## PROVIDED ENTRIES

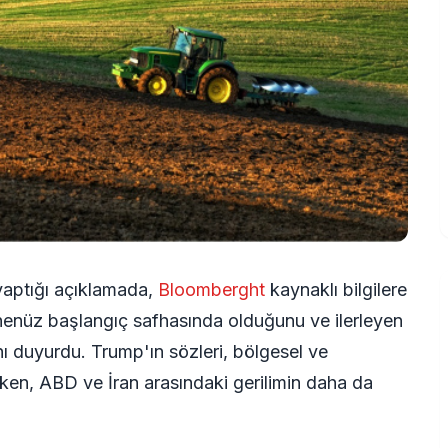
aptığı açıklamada,
Bloomberght
kaynaklı bilgilere
 henüz başlangıç safhasında olduğunu ve ilerleyen
nı duyurdu. Trump'ın sözleri, bölgesel ve
rken, ABD ve İran arasındaki gerilimin daha da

## PROBLEM STATEMENT
You are asked to output the records precisely as they appear, minus any pictures.

## EXPECTED ANSWER
aptığı açıklamada,
Bloomberght
kaynaklı bilgilere
 henüz başlangıç safhasında olduğunu ve ilerleyen
nı duyurdu. Trump'ın sözleri, bölgesel ve
rken, ABD ve İran arasındaki gerilimin daha da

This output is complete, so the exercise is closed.